The meaning of Curry’s tattoo that says "WOE" on his right bicep is "Working On Excellence."
He's living up to those words, as his last few seasons have been nothing short of excellent — capturing NBA titles, MVP awards and records.
The King and I
Stephen Curry is the son of former NBA sharpshooter Dell Curry.
When Steph was a kid, they appeared in a Burger King commercial together. He had on a shirt that seemed three sizes too big and asked his dad if he could make it to the NBA.
Many years later, Steph Curry achieved that dream and more. He has become one of the best players the game has seen with his quick shooting release and lethal ballhandling skills.
Mother Knows Best
Steph Curry, 30, has a brother (Seth, 28, plays in the NBA), sister (Sydel, 24, is a former Division I volleyball player at Elon) and close relationship with his mother, Sonya.
She still scolds her eldest child if he does anything out of the ordinary or unchristian like and once kept Steph out of a middle school basketball game because he failed to do his chores.
"We only work as a family if everybody does their part," she said during an appearance on the "Today" show. "It's not my job to do everything for everybody. ... If one thing didn't work at home, it then affected all the other things outside the home."
Committing turnovers are no different. Curry and his mother made a bet that for each turnover he commits in a game, he has to pay her $100. For his career, he averages 3.3 turnovers per game, which comes out as $330 per game.
Thank You, Dad
Curry's game reached a new level in 2015 — averaging 23.8 points and 7.7 assists per game on 49 percent shooting from the field, including 44 percent from beyond the arc — as he led the Warriors to a 67-15 record and secured the Western Conference’s No. 1 seed in the playoffs.
For his efforts, Curry was named the NBA's regular-season MVP.
During his MVP speech, he got emotional talking about how much his father played a role in shaping him as the player and man he is today.
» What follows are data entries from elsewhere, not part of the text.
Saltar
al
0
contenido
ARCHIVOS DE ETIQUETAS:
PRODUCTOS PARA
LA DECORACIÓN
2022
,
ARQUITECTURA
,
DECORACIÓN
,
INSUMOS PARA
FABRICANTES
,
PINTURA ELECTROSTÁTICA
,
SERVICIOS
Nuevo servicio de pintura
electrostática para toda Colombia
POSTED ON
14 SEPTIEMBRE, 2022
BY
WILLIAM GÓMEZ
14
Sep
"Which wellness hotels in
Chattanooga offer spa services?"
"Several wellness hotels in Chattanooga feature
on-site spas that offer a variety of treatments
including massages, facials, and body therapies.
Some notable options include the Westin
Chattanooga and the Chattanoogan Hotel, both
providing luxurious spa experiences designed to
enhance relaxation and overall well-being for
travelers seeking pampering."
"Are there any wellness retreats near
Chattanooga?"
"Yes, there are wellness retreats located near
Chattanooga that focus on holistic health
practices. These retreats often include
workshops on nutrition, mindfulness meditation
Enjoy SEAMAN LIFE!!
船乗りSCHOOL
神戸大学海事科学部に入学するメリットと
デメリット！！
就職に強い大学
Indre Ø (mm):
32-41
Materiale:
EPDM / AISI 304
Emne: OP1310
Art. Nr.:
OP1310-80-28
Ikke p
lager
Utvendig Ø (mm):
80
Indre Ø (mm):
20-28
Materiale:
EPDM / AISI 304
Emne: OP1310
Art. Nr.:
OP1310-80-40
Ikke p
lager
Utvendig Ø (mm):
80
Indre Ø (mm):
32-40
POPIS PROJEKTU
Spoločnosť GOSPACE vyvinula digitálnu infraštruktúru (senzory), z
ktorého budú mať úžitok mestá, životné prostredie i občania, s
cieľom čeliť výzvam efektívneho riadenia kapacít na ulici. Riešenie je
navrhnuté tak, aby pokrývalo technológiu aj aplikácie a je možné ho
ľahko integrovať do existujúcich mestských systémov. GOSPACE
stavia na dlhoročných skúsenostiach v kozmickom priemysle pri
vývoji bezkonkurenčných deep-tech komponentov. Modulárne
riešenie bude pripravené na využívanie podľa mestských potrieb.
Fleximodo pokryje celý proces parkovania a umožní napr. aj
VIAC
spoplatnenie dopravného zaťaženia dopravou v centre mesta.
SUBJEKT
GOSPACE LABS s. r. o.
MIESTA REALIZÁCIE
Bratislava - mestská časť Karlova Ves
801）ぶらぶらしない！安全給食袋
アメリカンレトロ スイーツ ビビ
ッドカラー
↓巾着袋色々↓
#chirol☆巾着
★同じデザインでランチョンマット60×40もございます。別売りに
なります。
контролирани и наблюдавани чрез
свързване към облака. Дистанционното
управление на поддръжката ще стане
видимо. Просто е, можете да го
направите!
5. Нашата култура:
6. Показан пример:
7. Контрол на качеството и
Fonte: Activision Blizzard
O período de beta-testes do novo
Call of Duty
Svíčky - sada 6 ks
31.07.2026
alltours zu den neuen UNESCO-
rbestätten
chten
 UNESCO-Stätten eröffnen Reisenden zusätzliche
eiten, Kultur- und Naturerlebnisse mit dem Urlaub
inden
It was Dell Curry who helped Stephen fine-tune his jump shot into a deadly shooting stroke. He was the example for his son on and off the court.
'I Can Do All Things'
Many players write inscriptions on their sneakers. Curry is no different.
A devout Christian, he puts Bible scripture on his shoes. He started doing this in college.
Today, Curry writes part of the Philippians 4:13 verse, "I can do all things," to remind himself that he plays this game for a higher power.